Supplied data section start
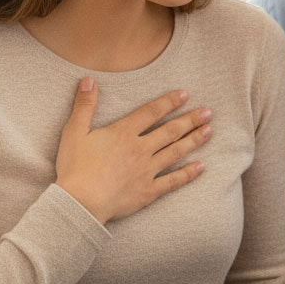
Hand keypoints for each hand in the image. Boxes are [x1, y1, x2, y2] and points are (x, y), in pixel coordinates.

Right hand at [55, 78, 211, 223]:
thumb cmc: (75, 168)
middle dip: (190, 120)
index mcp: (123, 133)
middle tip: (208, 112)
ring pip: (176, 152)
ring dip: (194, 141)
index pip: (151, 112)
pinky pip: (173, 181)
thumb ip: (84, 106)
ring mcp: (147, 171)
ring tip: (210, 131)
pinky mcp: (148, 191)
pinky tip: (201, 167)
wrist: (80, 203)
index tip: (185, 94)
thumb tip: (88, 80)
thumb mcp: (74, 132)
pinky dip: (188, 174)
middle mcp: (140, 149)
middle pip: (170, 131)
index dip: (169, 102)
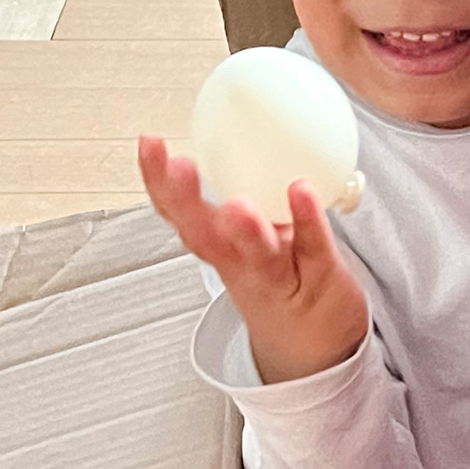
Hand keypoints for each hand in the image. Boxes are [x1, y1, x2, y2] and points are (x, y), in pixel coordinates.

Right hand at [139, 135, 368, 383]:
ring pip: (256, 256)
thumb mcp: (253, 235)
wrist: (318, 347)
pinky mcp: (320, 279)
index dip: (159, 182)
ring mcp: (280, 276)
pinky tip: (302, 191)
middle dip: (186, 202)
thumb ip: (247, 186)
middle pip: (206, 236)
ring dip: (244, 230)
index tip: (148, 144)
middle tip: (177, 166)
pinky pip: (312, 249)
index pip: (180, 213)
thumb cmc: (283, 277)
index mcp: (220, 246)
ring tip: (235, 205)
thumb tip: (239, 121)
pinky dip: (307, 222)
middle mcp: (241, 264)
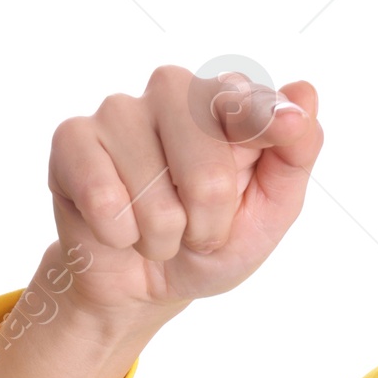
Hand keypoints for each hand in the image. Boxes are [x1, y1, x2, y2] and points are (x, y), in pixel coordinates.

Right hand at [47, 65, 322, 318]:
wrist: (146, 286)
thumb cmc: (209, 242)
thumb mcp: (268, 212)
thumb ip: (293, 156)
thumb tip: (305, 93)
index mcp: (224, 100)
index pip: (251, 103)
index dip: (265, 126)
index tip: (287, 129)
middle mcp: (172, 91)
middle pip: (207, 164)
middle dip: (209, 222)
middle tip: (197, 228)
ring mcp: (118, 110)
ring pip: (155, 192)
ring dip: (162, 236)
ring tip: (156, 230)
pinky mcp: (72, 139)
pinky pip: (104, 198)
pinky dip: (120, 235)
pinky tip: (117, 228)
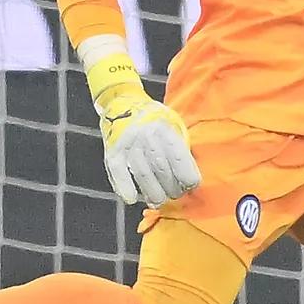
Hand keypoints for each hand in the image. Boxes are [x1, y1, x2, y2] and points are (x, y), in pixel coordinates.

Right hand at [80, 39, 200, 205]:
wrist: (122, 104)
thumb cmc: (154, 120)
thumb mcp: (173, 123)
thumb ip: (180, 146)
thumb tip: (189, 177)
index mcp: (164, 129)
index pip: (179, 158)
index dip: (188, 177)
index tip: (191, 185)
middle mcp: (146, 136)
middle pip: (162, 170)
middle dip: (172, 189)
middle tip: (175, 194)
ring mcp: (128, 144)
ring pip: (143, 175)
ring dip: (153, 193)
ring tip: (159, 200)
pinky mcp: (112, 152)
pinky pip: (119, 174)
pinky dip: (125, 188)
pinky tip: (132, 198)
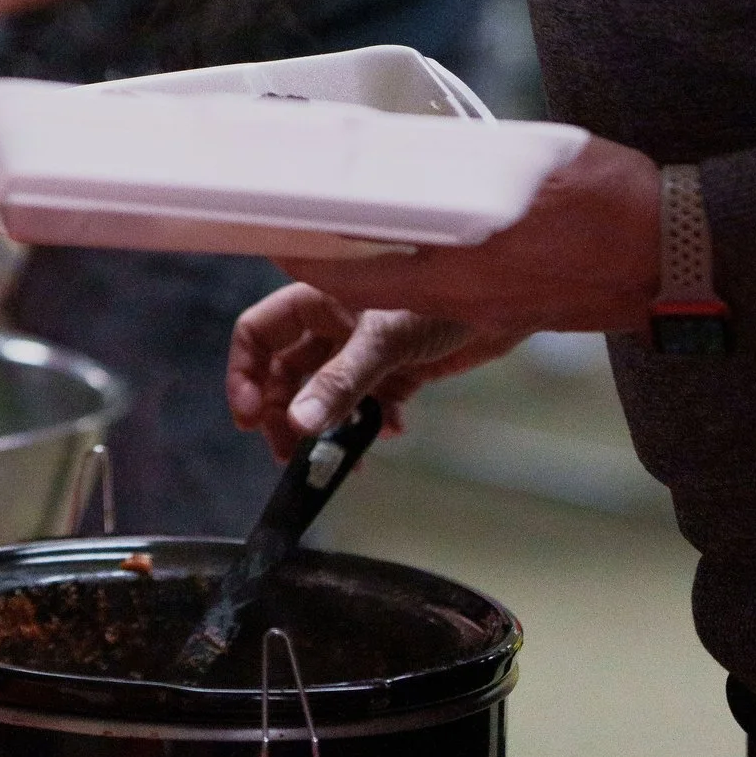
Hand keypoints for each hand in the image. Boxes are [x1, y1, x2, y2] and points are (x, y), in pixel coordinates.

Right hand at [227, 286, 493, 458]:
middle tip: (290, 455)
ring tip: (339, 460)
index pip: (258, 334)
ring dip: (327, 428)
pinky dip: (370, 424)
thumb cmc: (444, 296)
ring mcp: (365, 349)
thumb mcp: (384, 339)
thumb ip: (342, 382)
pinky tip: (390, 430)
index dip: (245, 375)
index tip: (250, 419)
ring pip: (326, 396)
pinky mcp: (397, 371)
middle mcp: (335, 324)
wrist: (510, 299)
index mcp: (318, 299)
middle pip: (285, 374)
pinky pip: (367, 406)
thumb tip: (300, 424)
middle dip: (284, 415)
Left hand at [273, 133, 662, 376]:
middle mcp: (469, 296)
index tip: (277, 242)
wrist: (675, 253)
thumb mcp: (531, 163)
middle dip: (329, 271)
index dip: (310, 262)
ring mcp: (493, 311)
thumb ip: (473, 166)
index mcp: (463, 262)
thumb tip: (426, 151)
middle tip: (296, 241)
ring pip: (407, 299)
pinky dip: (418, 279)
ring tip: (343, 242)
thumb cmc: (609, 200)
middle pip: (374, 294)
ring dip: (370, 275)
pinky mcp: (516, 314)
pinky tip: (415, 253)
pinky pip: (447, 302)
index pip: (361, 273)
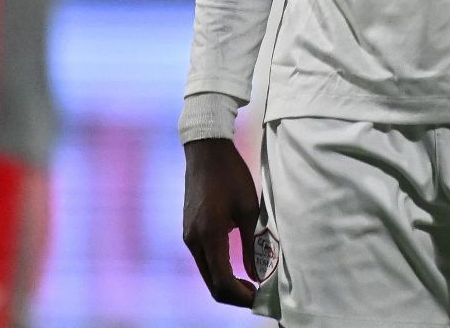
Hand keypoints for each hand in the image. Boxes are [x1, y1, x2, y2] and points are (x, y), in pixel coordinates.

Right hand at [181, 137, 262, 305]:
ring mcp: (189, 236)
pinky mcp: (189, 231)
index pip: (222, 282)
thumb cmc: (231, 175)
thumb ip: (253, 245)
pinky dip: (220, 270)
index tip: (260, 297)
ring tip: (251, 282)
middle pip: (212, 284)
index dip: (242, 297)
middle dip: (235, 295)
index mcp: (209, 234)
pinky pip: (204, 260)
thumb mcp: (249, 209)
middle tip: (258, 294)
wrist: (206, 151)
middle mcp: (194, 240)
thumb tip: (259, 275)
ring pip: (207, 273)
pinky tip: (237, 266)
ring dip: (227, 284)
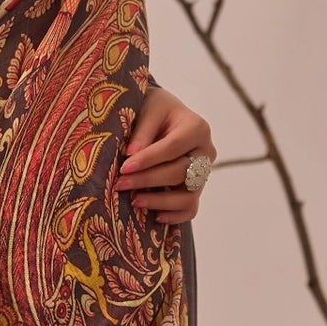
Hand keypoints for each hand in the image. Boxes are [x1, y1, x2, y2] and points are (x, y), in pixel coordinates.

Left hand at [114, 83, 215, 224]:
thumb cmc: (155, 110)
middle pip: (179, 172)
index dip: (149, 159)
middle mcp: (206, 152)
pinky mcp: (196, 189)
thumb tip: (132, 154)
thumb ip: (142, 130)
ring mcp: (203, 174)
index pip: (173, 147)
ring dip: (159, 201)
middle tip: (120, 183)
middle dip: (147, 180)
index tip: (125, 167)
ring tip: (134, 201)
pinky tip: (154, 216)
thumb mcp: (148, 109)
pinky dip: (175, 216)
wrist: (164, 117)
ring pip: (188, 195)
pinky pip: (190, 209)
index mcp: (197, 128)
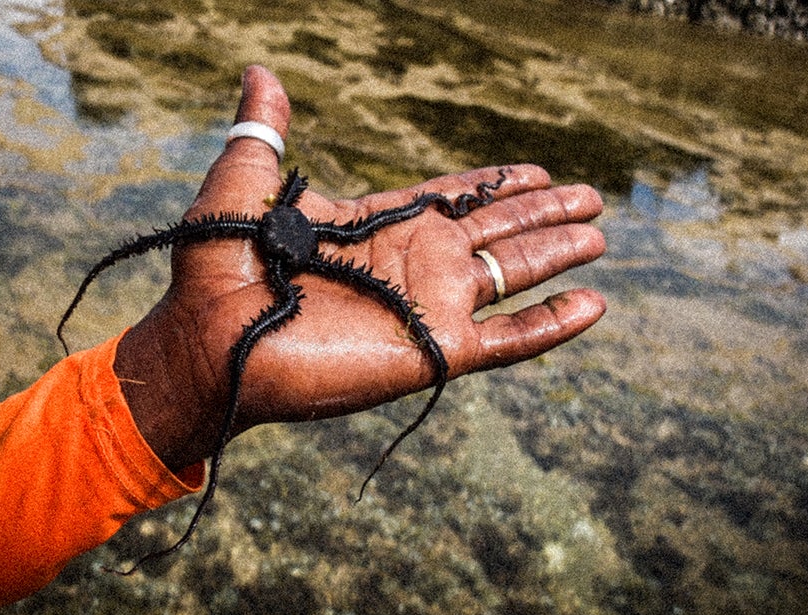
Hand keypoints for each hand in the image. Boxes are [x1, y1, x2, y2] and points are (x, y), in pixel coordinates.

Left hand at [113, 66, 605, 470]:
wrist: (210, 341)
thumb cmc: (217, 268)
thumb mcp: (242, 183)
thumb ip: (263, 132)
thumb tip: (259, 71)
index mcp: (378, 225)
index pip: (452, 199)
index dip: (495, 185)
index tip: (535, 169)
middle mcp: (412, 263)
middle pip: (495, 231)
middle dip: (542, 212)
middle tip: (590, 197)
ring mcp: (427, 305)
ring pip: (511, 274)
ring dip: (555, 253)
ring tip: (597, 236)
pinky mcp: (434, 348)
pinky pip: (510, 337)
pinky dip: (552, 323)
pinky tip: (592, 305)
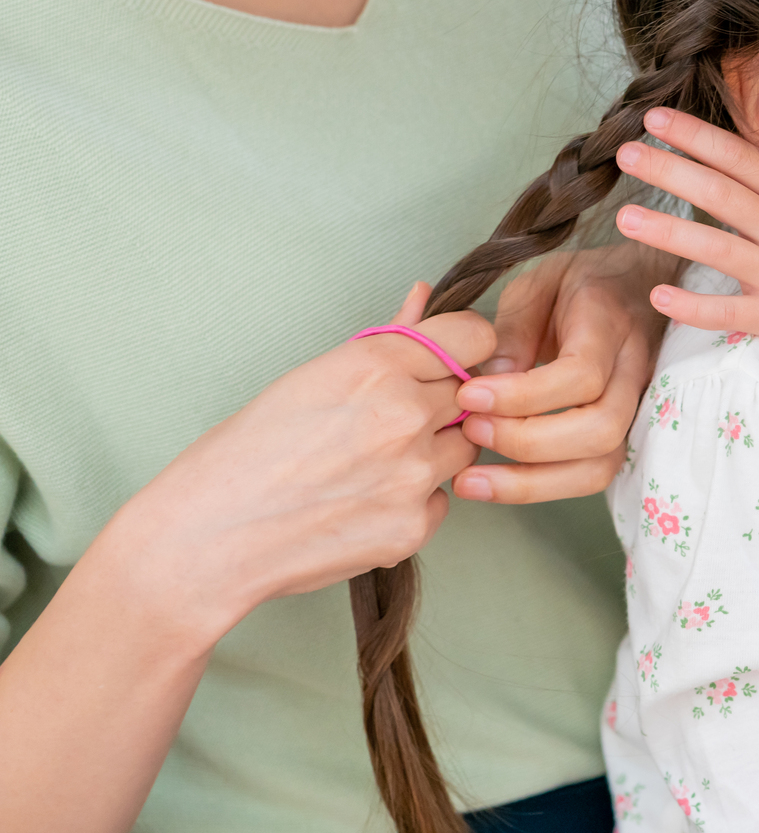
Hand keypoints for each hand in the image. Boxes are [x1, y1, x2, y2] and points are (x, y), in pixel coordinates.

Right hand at [109, 282, 490, 644]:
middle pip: (472, 394)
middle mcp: (405, 414)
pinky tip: (364, 501)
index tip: (453, 361)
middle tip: (390, 423)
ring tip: (372, 463)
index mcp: (377, 365)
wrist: (209, 536)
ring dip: (433, 451)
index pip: (474, 337)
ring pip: (462, 448)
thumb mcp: (312, 377)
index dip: (466, 349)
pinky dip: (414, 500)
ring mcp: (415, 473)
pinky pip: (440, 501)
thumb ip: (386, 341)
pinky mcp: (414, 525)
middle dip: (441, 403)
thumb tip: (424, 296)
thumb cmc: (246, 451)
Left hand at [449, 242, 670, 503]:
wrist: (635, 287)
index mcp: (610, 324)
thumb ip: (514, 328)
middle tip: (470, 429)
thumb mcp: (538, 284)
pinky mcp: (624, 433)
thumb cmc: (579, 284)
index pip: (582, 375)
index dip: (523, 395)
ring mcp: (636, 407)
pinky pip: (591, 474)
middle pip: (601, 429)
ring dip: (532, 482)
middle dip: (528, 442)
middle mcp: (634, 371)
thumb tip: (490, 379)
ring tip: (471, 479)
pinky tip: (495, 483)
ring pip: (602, 464)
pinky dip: (541, 487)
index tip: (468, 395)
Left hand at [611, 106, 758, 373]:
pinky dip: (694, 306)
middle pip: (714, 193)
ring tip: (624, 219)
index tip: (654, 118)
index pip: (736, 156)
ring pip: (713, 249)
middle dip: (665, 170)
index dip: (692, 135)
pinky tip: (662, 294)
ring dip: (666, 232)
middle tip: (623, 153)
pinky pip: (729, 312)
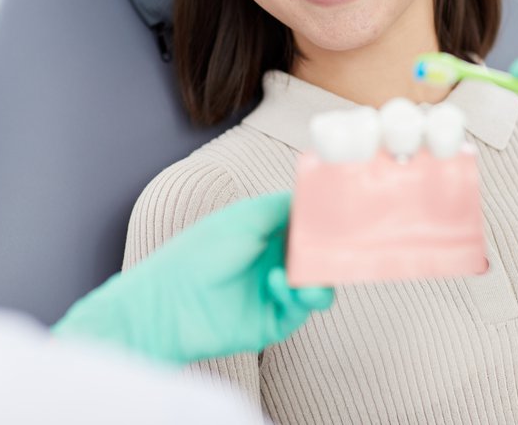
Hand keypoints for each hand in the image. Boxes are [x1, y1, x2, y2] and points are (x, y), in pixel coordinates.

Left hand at [52, 192, 333, 365]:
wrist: (168, 303)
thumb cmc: (199, 252)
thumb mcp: (244, 218)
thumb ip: (284, 206)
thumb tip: (316, 195)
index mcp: (268, 233)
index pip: (309, 227)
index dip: (328, 223)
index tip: (349, 215)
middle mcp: (274, 262)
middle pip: (319, 258)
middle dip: (333, 254)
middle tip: (344, 248)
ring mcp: (274, 293)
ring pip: (318, 287)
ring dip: (320, 280)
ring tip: (306, 277)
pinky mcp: (272, 322)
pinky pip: (301, 310)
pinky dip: (295, 296)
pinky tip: (275, 284)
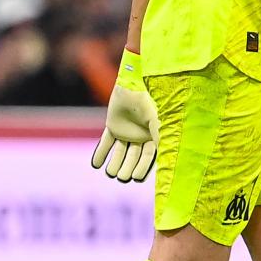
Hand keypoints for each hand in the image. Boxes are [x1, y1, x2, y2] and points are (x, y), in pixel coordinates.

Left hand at [90, 50, 159, 181]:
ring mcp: (126, 131)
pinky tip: (95, 165)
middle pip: (133, 158)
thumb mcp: (158, 121)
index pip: (148, 158)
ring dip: (114, 164)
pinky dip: (100, 153)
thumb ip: (160, 140)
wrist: (134, 81)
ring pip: (119, 153)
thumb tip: (165, 161)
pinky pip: (106, 142)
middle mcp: (141, 136)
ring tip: (110, 173)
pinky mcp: (113, 125)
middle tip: (122, 177)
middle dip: (127, 168)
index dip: (142, 169)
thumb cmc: (150, 101)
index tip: (135, 178)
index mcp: (154, 136)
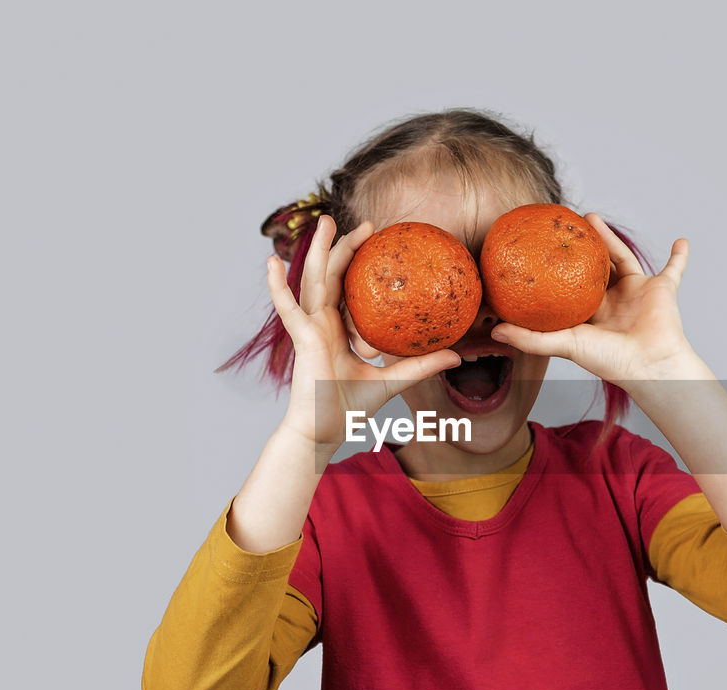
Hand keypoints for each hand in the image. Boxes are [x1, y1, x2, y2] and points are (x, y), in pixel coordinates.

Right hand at [266, 215, 460, 450]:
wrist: (325, 430)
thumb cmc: (350, 407)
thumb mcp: (393, 381)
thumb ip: (420, 366)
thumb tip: (456, 355)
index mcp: (341, 328)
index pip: (352, 289)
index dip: (364, 266)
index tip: (382, 244)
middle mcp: (324, 322)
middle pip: (333, 274)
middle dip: (345, 245)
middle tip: (366, 222)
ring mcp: (311, 326)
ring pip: (314, 279)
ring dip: (317, 249)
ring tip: (325, 221)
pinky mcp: (302, 337)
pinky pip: (287, 307)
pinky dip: (277, 285)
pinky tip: (270, 262)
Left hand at [488, 213, 697, 384]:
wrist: (649, 365)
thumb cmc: (609, 360)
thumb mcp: (564, 344)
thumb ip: (530, 338)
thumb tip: (494, 330)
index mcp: (590, 314)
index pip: (567, 286)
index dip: (553, 270)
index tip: (535, 250)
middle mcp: (612, 302)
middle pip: (592, 267)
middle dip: (578, 248)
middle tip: (561, 226)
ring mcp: (637, 294)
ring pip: (622, 258)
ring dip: (611, 238)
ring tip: (592, 217)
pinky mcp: (661, 290)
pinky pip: (674, 269)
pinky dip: (680, 257)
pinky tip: (682, 241)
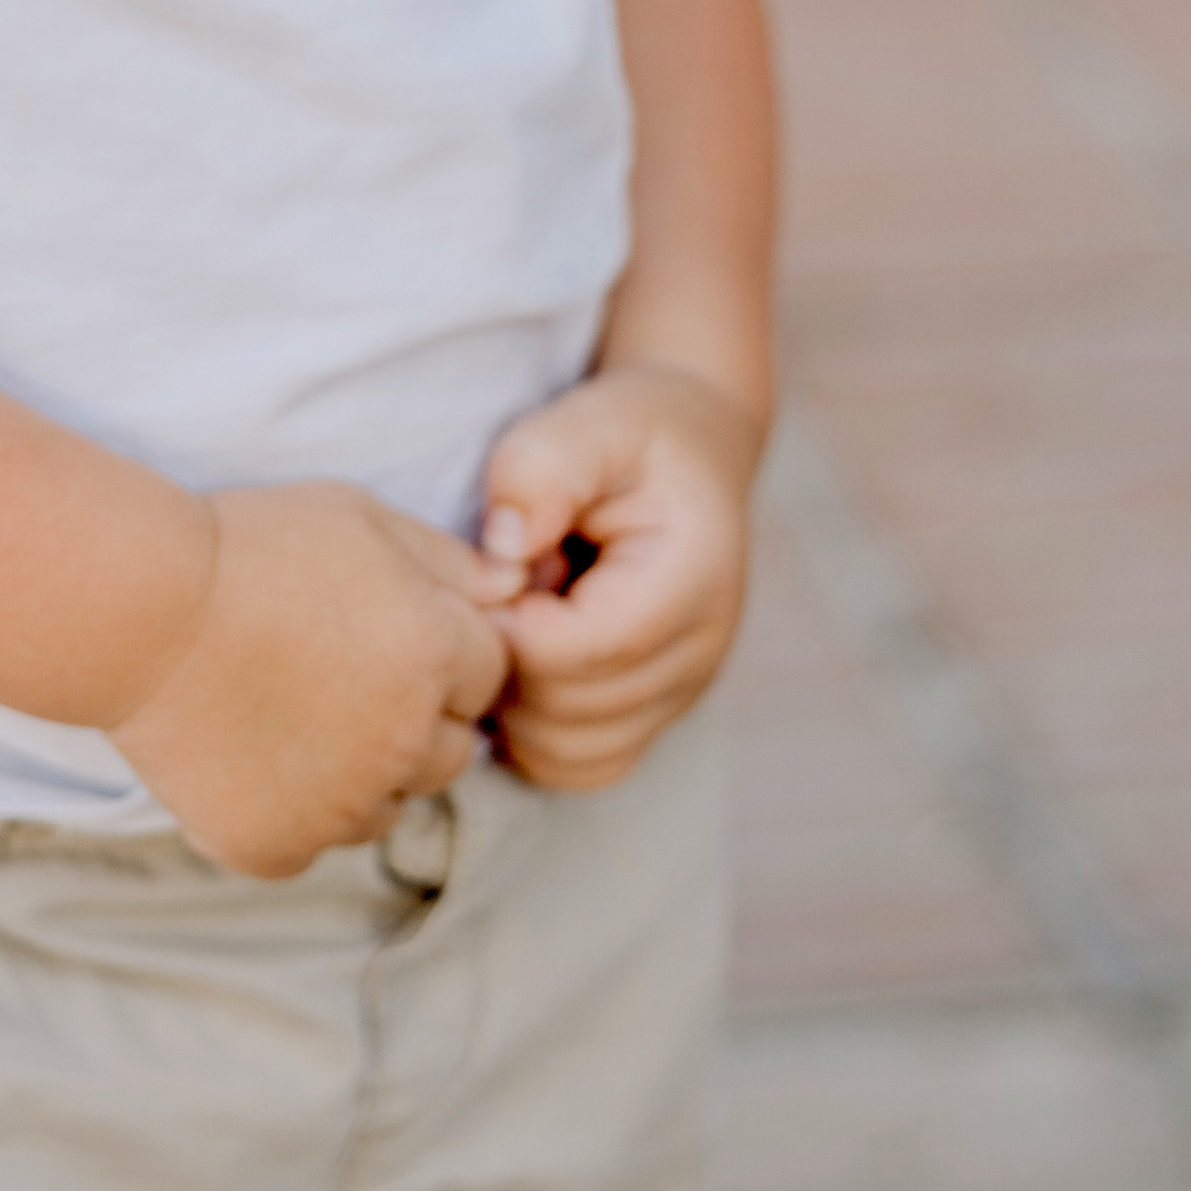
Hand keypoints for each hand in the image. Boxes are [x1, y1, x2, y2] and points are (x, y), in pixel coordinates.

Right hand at [109, 482, 512, 880]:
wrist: (138, 608)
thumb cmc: (250, 546)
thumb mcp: (360, 516)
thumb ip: (451, 559)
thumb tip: (514, 591)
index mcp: (436, 657)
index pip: (488, 674)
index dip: (440, 646)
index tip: (380, 627)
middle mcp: (406, 744)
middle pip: (451, 750)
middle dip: (415, 715)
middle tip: (338, 672)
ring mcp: (342, 807)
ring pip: (387, 804)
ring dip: (362, 770)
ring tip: (290, 709)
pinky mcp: (279, 848)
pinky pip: (313, 842)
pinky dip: (292, 809)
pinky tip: (250, 752)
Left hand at [477, 365, 756, 790]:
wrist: (688, 455)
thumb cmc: (629, 437)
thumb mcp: (588, 423)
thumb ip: (542, 470)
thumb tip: (503, 548)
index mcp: (692, 581)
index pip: (580, 651)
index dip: (510, 622)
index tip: (491, 569)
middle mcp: (700, 655)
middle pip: (566, 712)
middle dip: (508, 656)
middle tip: (500, 588)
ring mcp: (680, 697)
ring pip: (565, 754)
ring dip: (515, 697)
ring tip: (519, 617)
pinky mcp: (652, 718)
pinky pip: (576, 767)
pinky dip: (532, 730)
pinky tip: (525, 657)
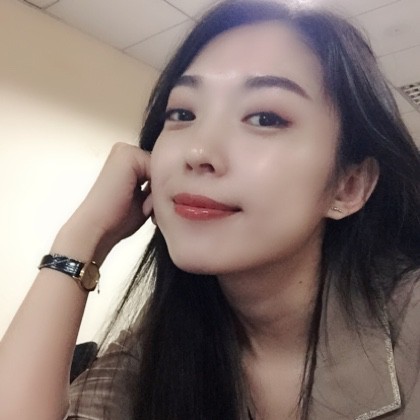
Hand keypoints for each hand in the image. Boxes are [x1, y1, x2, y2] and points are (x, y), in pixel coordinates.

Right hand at [58, 143, 151, 263]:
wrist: (97, 228)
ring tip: (143, 207)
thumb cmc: (117, 220)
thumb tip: (176, 185)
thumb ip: (155, 187)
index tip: (149, 209)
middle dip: (161, 190)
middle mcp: (125, 151)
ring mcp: (126, 151)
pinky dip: (155, 190)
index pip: (160, 171)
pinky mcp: (128, 155)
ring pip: (162, 171)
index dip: (161, 191)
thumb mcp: (142, 199)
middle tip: (145, 209)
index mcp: (126, 160)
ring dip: (158, 191)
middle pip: (163, 169)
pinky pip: (158, 172)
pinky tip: (141, 202)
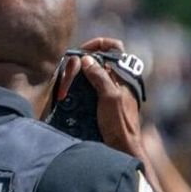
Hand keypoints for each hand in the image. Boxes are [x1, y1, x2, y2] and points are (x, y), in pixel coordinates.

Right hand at [52, 36, 143, 154]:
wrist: (121, 146)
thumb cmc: (119, 122)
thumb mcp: (109, 97)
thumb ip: (99, 76)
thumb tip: (86, 59)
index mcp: (124, 74)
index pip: (114, 48)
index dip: (99, 44)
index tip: (84, 52)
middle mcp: (116, 78)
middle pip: (98, 59)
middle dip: (81, 62)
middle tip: (70, 72)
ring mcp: (107, 89)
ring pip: (89, 72)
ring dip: (76, 75)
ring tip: (66, 83)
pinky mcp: (99, 100)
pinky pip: (86, 86)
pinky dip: (76, 86)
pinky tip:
Supplied data section end
Give back exactly the lines from the first line of the data through the line with "middle mcp: (241, 264)", pictures excluded.

Hand keypoints for each hand in the image. Boxes are [x1, y1, x2, y2] and points are (x, y), in pixel coordinates.

Right hand at [55, 78, 211, 223]:
thumb cmc: (75, 168)
middle dip: (190, 120)
index mcp: (123, 133)
middle tip: (208, 112)
ring pip: (176, 152)
ring dip: (194, 141)
index pip: (151, 112)
pinky pip: (173, 181)
thumb ip: (84, 106)
ring mcp: (147, 171)
ring tip: (210, 131)
pinky mcp: (148, 191)
pinky tip: (201, 167)
wrist: (80, 203)
index tip: (185, 94)
thumb tip: (88, 80)
thumb mcp: (74, 132)
pinky dip: (188, 174)
middle mcp: (140, 149)
middle pip: (170, 131)
index dip: (169, 102)
Hand keypoints for each hand in the image. Boxes are [x1, y1, x2, y2] and points are (x, y), in pixel coordinates.

Right hand at [139, 135, 368, 383]:
ring pip: (256, 256)
thumb mcp: (253, 235)
wrist: (318, 347)
pinky mcp: (320, 279)
index dip: (159, 182)
ring mcp: (280, 276)
pinky tip: (302, 191)
middle dip: (186, 202)
thumb ip: (247, 186)
middle pip: (206, 236)
ring dip: (244, 230)
index tip: (148, 144)
middle tip: (177, 166)
pinky pip: (312, 249)
index pip: (180, 213)
thumb cmc: (283, 277)
index mcp: (220, 246)
ring tip: (235, 205)
thumb tip: (239, 121)
pinky dip: (307, 222)
middle mcp: (241, 264)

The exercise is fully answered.